NASA wants you to know that it’s only a matter of months before you can wake up in a Martian habitat, grab some breakfast, jump into your spacesuit, and head out for a stroll across the Red Planet’s surface. Granted, the experience will be virtual, but it promises be the most realistic vision of human Mars habitation that a team comprising NASA engineers, a digital media developer, and MIT Department of Aeronautics and Astronautics doctoral candidate Sydney Do can generate.
“Mars 2030” is a multiplatform virtual reality (VR) product that features a Mars surface expedition based on actual NASA concepts. To create as authentic an experience as possible, VR developer FUSION partnered with NASA in creating the narrative, user interface, and 3-D assets.
Do caught FUSION’s eye as a result of a 2014 paper he co-authored, analyzing and questioning the practicality of “Mars One,” a project led by a Dutch nonprofit that hopes to establish a Mars colony by 2025.
“FUSION emailed me, said they’d read the paper, and asked if I’d be a tech advisor for Mars 2030,” Do says. “I liked the idea that the experience was to be both educational as well as entertaining, so I agreed to help.”
Do described how the Mars 2030 virtual experience will work. “You might wake up in your habitat, get out of bed, and explore your surroundings. You’ll pull out a pouch of pre-packaged food for breakfast, walk past a colleague who’s working out on an exercise machine, then choose a spacesuit, put it on, and go out to explore Mars on foot or at the controls of your rover.”
Do fed the developers relevant studies and papers, gave them names of appropriate NASA contacts and leading experts in Mars exploration and habitats, and vetted their designs.
As part of his consultancy, Do traveled to the Johnson Space Center in Houston with the FUSION team to get a hands-on look at hardware and software NASA is developing for Mars missions.

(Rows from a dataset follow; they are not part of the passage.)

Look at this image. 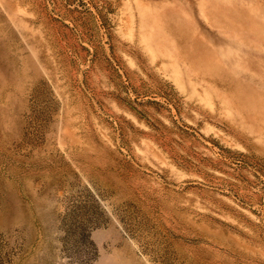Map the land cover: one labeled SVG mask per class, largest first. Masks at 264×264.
<instances>
[{
    "label": "rangeland",
    "instance_id": "1",
    "mask_svg": "<svg viewBox=\"0 0 264 264\" xmlns=\"http://www.w3.org/2000/svg\"><path fill=\"white\" fill-rule=\"evenodd\" d=\"M0 264H264V0H0Z\"/></svg>",
    "mask_w": 264,
    "mask_h": 264
}]
</instances>
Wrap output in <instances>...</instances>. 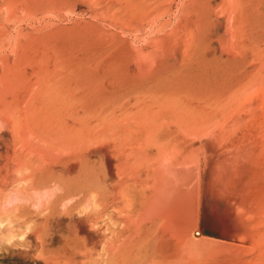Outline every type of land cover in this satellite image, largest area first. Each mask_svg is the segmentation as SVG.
<instances>
[{
	"label": "rangeland",
	"instance_id": "1",
	"mask_svg": "<svg viewBox=\"0 0 264 264\" xmlns=\"http://www.w3.org/2000/svg\"><path fill=\"white\" fill-rule=\"evenodd\" d=\"M263 42L264 0H0V264H107L119 226L117 201L93 202L117 197L113 143L48 147L37 122L119 117L150 53L152 85L197 89L250 70ZM181 52L200 66L178 70Z\"/></svg>",
	"mask_w": 264,
	"mask_h": 264
},
{
	"label": "bare ground",
	"instance_id": "2",
	"mask_svg": "<svg viewBox=\"0 0 264 264\" xmlns=\"http://www.w3.org/2000/svg\"><path fill=\"white\" fill-rule=\"evenodd\" d=\"M257 59L207 88H159L150 53L135 65L132 95L110 102L119 117L99 108L64 124L48 114L53 125L30 129L47 146L56 136L75 150L113 143L117 197L93 192L96 214L120 205L107 264H264V55ZM175 64L201 63L183 54Z\"/></svg>",
	"mask_w": 264,
	"mask_h": 264
}]
</instances>
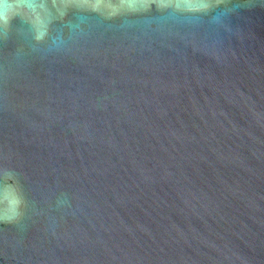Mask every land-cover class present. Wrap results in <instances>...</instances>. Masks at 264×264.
I'll list each match as a JSON object with an SVG mask.
<instances>
[{
    "label": "water",
    "instance_id": "water-1",
    "mask_svg": "<svg viewBox=\"0 0 264 264\" xmlns=\"http://www.w3.org/2000/svg\"><path fill=\"white\" fill-rule=\"evenodd\" d=\"M0 264H264V0H0Z\"/></svg>",
    "mask_w": 264,
    "mask_h": 264
}]
</instances>
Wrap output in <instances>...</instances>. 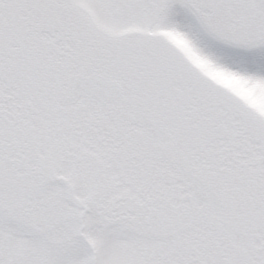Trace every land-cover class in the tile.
Segmentation results:
<instances>
[{
    "label": "snow or ice",
    "instance_id": "obj_1",
    "mask_svg": "<svg viewBox=\"0 0 264 264\" xmlns=\"http://www.w3.org/2000/svg\"><path fill=\"white\" fill-rule=\"evenodd\" d=\"M0 264H264V0H0Z\"/></svg>",
    "mask_w": 264,
    "mask_h": 264
}]
</instances>
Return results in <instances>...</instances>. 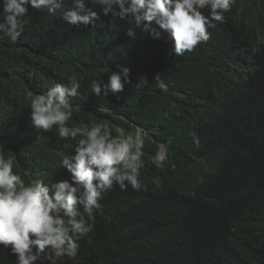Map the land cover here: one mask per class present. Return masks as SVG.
I'll return each mask as SVG.
<instances>
[{"label": "trees", "instance_id": "trees-1", "mask_svg": "<svg viewBox=\"0 0 264 264\" xmlns=\"http://www.w3.org/2000/svg\"><path fill=\"white\" fill-rule=\"evenodd\" d=\"M66 4L55 14L29 6L23 35L0 40V153L22 176L63 179L60 154L72 151V140L31 125L30 97L75 74L80 113L70 123L139 133L145 166L140 191L117 185L104 195L93 232L64 264H264V0H236L209 41L183 56L140 29L131 41L126 21L111 30L100 6L88 5L99 15L94 25H70ZM120 65L133 83L93 94L90 82L107 83ZM140 75L148 83L138 89ZM162 143L169 159L157 169L149 161ZM14 260L0 246V264Z\"/></svg>", "mask_w": 264, "mask_h": 264}, {"label": "clouds", "instance_id": "clouds-1", "mask_svg": "<svg viewBox=\"0 0 264 264\" xmlns=\"http://www.w3.org/2000/svg\"><path fill=\"white\" fill-rule=\"evenodd\" d=\"M89 4L111 14V30L118 29V21H126L125 35L131 41L138 38L136 29H140L156 39L166 37L172 51L183 56L209 41V29L225 22V13L236 0H71L64 21L74 26L94 25L99 15ZM66 5V0H2L0 40L7 37L15 43L23 35L31 21L29 6L55 14ZM202 10H207V15ZM154 80L157 88L168 92L169 84L160 74ZM132 83L130 68L120 65L117 71L110 70L107 83L93 79L90 88L97 97H107L123 93L125 85ZM147 83V77L140 75L135 84L139 89ZM80 88L73 74L67 83H56L46 93L30 97L31 125L38 131L55 129L60 139L72 140V151L60 154L63 179L45 182L28 172L22 176L14 170V159L0 153V246L15 256V264H64L65 258L76 261L80 241L93 232L96 213L103 212L104 195L117 185L122 191L143 188L144 138L139 133L126 135L118 128L114 135L106 121L71 124L74 114L80 113V105L73 102ZM193 143L200 146L195 134ZM168 159L169 147L162 143L149 163L162 169Z\"/></svg>", "mask_w": 264, "mask_h": 264}, {"label": "bare ground", "instance_id": "bare-ground-1", "mask_svg": "<svg viewBox=\"0 0 264 264\" xmlns=\"http://www.w3.org/2000/svg\"><path fill=\"white\" fill-rule=\"evenodd\" d=\"M169 96V95H168Z\"/></svg>", "mask_w": 264, "mask_h": 264}]
</instances>
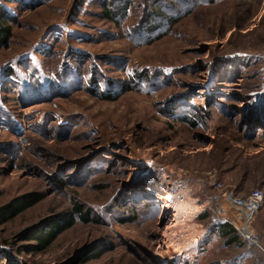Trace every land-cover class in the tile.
Instances as JSON below:
<instances>
[{"label": "rangeland", "instance_id": "rangeland-1", "mask_svg": "<svg viewBox=\"0 0 264 264\" xmlns=\"http://www.w3.org/2000/svg\"><path fill=\"white\" fill-rule=\"evenodd\" d=\"M101 1L0 0L12 29L0 43V206L26 192L46 194L0 226V251L24 264H69L100 241L106 250L78 264H264V254L211 232L223 223L211 176L239 195L264 191V133L246 135L244 110L258 107L264 92V0L199 5L143 44L129 35L141 0L122 24L105 15ZM68 66L85 84L92 72L102 83L133 81L137 73L154 80L135 81L112 99L82 86L28 98L14 83L46 89ZM72 74L65 77L71 84ZM186 99L191 108L177 105ZM196 108L200 122L190 125L182 117ZM173 191L198 206L187 219L197 240L180 252L165 243L175 220L162 204ZM153 195L159 213L145 206ZM73 198L100 221L79 222L47 249L31 251L20 232L69 209ZM225 213L237 215L228 207ZM253 228L264 240V206Z\"/></svg>", "mask_w": 264, "mask_h": 264}, {"label": "trees", "instance_id": "trees-1", "mask_svg": "<svg viewBox=\"0 0 264 264\" xmlns=\"http://www.w3.org/2000/svg\"><path fill=\"white\" fill-rule=\"evenodd\" d=\"M221 0H141L140 1V14L136 23L130 25L129 35L132 39L136 40L138 44L152 42L158 38H161L173 28V26L178 22L179 19L183 18L189 14L194 8L202 4L215 3ZM101 4H105L104 13L107 17L115 19L119 23L125 22L128 20L130 15L135 11L134 0H102ZM12 29L3 16V12H0V43L5 42L11 35ZM71 71L74 73V78H72L74 83H70L65 77L66 72ZM12 75H16L15 71L11 72ZM59 79L47 85L44 89L43 85L34 88L31 82L24 83L23 81H14L18 90H21V86L24 89H27L24 93V97L30 98L31 96H45L49 92L61 91L64 92L65 89L70 88L71 86L75 87H89L93 92L100 94L102 97L107 99H112L120 93H123L129 89H132V84L135 81H139L138 84L143 86L144 84H150L154 79L149 77L147 73H137V76L133 78V81H125L122 84H119L115 80L105 78L104 82H100L99 79L93 75L89 78L88 82L84 83V78L77 74L76 70H73L68 66L63 71H60ZM77 75V76H76ZM148 81V82H147ZM147 82V83H146ZM83 83V84H82ZM25 84V85H24ZM82 84V85H81ZM25 86V87H24ZM35 91V92H34ZM37 92V93H36ZM50 93V94H51ZM115 95V96H114ZM31 97V98H32ZM259 106L256 108L246 107L244 108L245 118H246V135L254 139L258 135L264 133V92L259 95ZM178 106L184 109V107L191 108V99H186L184 101H179ZM224 113L228 114V104L219 103ZM228 105V106H227ZM211 106L210 103L206 104V107ZM205 111V107L201 106ZM178 108V107H177ZM186 109V108H185ZM197 110L185 112V116L182 117L183 120L187 121L190 125H196L200 122V117L198 111L202 110L201 108H196ZM244 118V119H245ZM97 163V159H92L90 161V166L94 163ZM101 162V161H100ZM91 174V173H88ZM82 176V175H81ZM151 178V177H149ZM155 178V177H154ZM156 179V178H155ZM155 179H152L154 182ZM140 181L138 180V184ZM57 184L61 188H65L66 181L62 179H57ZM149 186V184H147ZM46 197L45 193L40 191H30L19 196L12 198L7 203L0 206V226L14 220L28 209L36 206L44 200ZM145 206L149 204H155L156 210L158 213L162 210L161 205L159 204V199L157 196L153 195L151 197L145 196L144 198ZM99 217L92 215V211L88 210L85 205L79 201L77 198H73L71 202V207L67 210H63L55 215H52L48 219L41 220L38 223L33 224L32 226L26 228L19 234V238L25 240H32L29 246H27L31 251L35 250H45L51 244H53L62 234L73 228L79 222L89 224L92 222H99ZM212 233L218 232L225 239V243L230 245L234 243H243L244 241L240 238L234 227L229 223L218 224L211 230ZM210 236V235H209ZM205 237L203 243H205ZM106 244L110 245L109 242ZM100 241H95L87 247H84L81 251H78L77 254L70 258L69 264H78L80 260L87 255L88 252H95L92 257H98L106 250L105 248L98 249V247H103ZM107 246V245H105ZM96 248V249H95ZM21 247H19V250ZM0 264H24L18 261L9 251H0ZM156 264H164L157 262ZM180 264H190L187 260L181 261Z\"/></svg>", "mask_w": 264, "mask_h": 264}, {"label": "built area", "instance_id": "built-area-1", "mask_svg": "<svg viewBox=\"0 0 264 264\" xmlns=\"http://www.w3.org/2000/svg\"><path fill=\"white\" fill-rule=\"evenodd\" d=\"M211 181L220 191L216 199L222 222H227L234 227L248 250L264 254V240L253 228L255 220L264 206V191L261 188H255L243 196L237 194L234 187H226L222 182L216 181L214 176H211ZM226 207L237 215L233 217L226 215ZM255 253L253 252L254 255Z\"/></svg>", "mask_w": 264, "mask_h": 264}, {"label": "bare ground", "instance_id": "bare-ground-1", "mask_svg": "<svg viewBox=\"0 0 264 264\" xmlns=\"http://www.w3.org/2000/svg\"><path fill=\"white\" fill-rule=\"evenodd\" d=\"M162 205L163 211L172 213L175 220L165 232L166 246L180 252L197 240L195 226L189 225L187 219L196 214L198 206L189 204L177 191L168 193Z\"/></svg>", "mask_w": 264, "mask_h": 264}]
</instances>
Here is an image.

They took a spin at the controls of a prototype rover, although a parking lot had to substitute for the Martian surface. They also visited a virtual reality lab where astronauts are training for planetary strolls.
Do’s research in MIT’s Strategic Engineering Research Group focuses on technologies and operational strategies for sustaining human life on Mars. “It’s basically studying how interdisciplinary design decisions affect sustained presence,” he says. “I look at things like life support, habitat architecture, costs, and plant growth systems.”
FUSION virtual reality producer and designer Julian Reyes says, “Sydney and his paper’s co-author [AeroAstro grad student] Andrew Owens were both integral to the conception of Mars 2030. Their work on the Mars One feasibility study was what gave FUSION the idea for on this project. Their help was invaluable in identifying where we currently are, in terms of technologies and advancements, on getting to Mars.”
“With NASA and Sydney’s help, our team has created a rendering of the first human explorers on Mars that is as true to reality as the brightest minds know it, enabling users to experience the Red Planet in a highly engaging way," says FUSION Senior Vice President Daniel Eilemberg.
Mars 2030 will be demoed at the SXSW music, film, and interactive festival in Austin this March. The production version will be available to the public later this year, free of charge, via a wide-range of platforms and products including Oculus Rift, Google Cardboard, and Samsung VR Gear via Valve’s Steam marketplace and on Fusion.net. It will also be available for iPhone and Android, and on Twitch.